Levantó la colcha y un olor ácido escapó desde las profundidades de su cama. Cuando la fragancia llegó hasta sus fosas nasales, supo de inmediato a qué se debía.

— Frida, definitivamente eres idiota —dijo, y se alegró de poder hablar otra vez. Su humor mejoró bastante—. Mira que mearte en la cama como si tuvieses seis años. ¡Y te has mojado hasta la panza!

Y rio.

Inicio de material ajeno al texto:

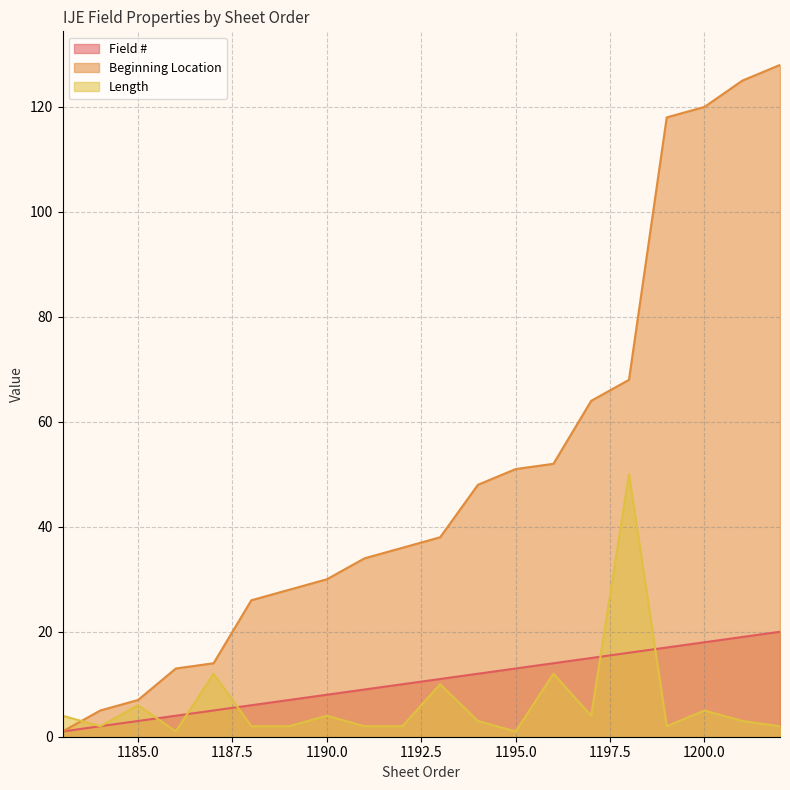

Reading left to right, what are all the values shown in this chart?

Field #: 1183=1	1184=2	1185=3	1186=4	1187=5	1188=6	1189=7	1190=8	1191=9	1192=10	1193=11	1194=12	1195=13	1196=14	1197=15	1198=16	1199=17	1200=18	1201=19	1202=20
Beginning Location: 1183=1	1184=5	1185=7	1186=13	1187=14	1188=26	1189=28	1190=30	1191=34	1192=36	1193=38	1194=48	1195=51	1196=52	1197=64	1198=68	1199=118	1200=120	1201=125	1202=128
Length: 1183=4	1184=2	1185=6	1186=1	1187=12	1188=2	1189=2	1190=4	1191=2	1192=2	1193=10	1194=3	1195=1	1196=12	1197=4	1198=50	1199=2	1200=5	1201=3	1202=2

La chica rio como si aquel sueño no hubiese existido.

Se quedó acostada unos segundos más, con los meados aún tibios en las piernas y estómago, hasta que la respiración, agitada tras la risa, volviera a ser normal.

— Ahora debes cambiarte, cambiar sábanas... ¿y secar el colchón? —se sentó en la cama y llevó una mano al mentón— ¿Cómo demonios seco el colchón? ¿Cómo le hacía mi mamá cuando tenía seis años?

Minutos más tarde ya había dejado la pijama y las sábanas en el cesto de la ropa sucia (ojalá no tenga que responder ninguna pregunta el día de lavar ropa) y, sólo con una muda de bragas encima, regresó a su habitación con un secador de pelo en la mano.

— Debería tomar una ducha —se dijo en voz alta, mientras apuntaba al colchón con el secador encendido—. ¿Cuando era niña me duchaba después de mearme en la cama?

Y, aunque no recordaba ni lo de secar el colchón, ni lo de tomar una ducha, hizo ambas cosas antes de volver a acostarse.

A la mañana siguiente, no supo si soñó algo después de la pesadilla del árbol.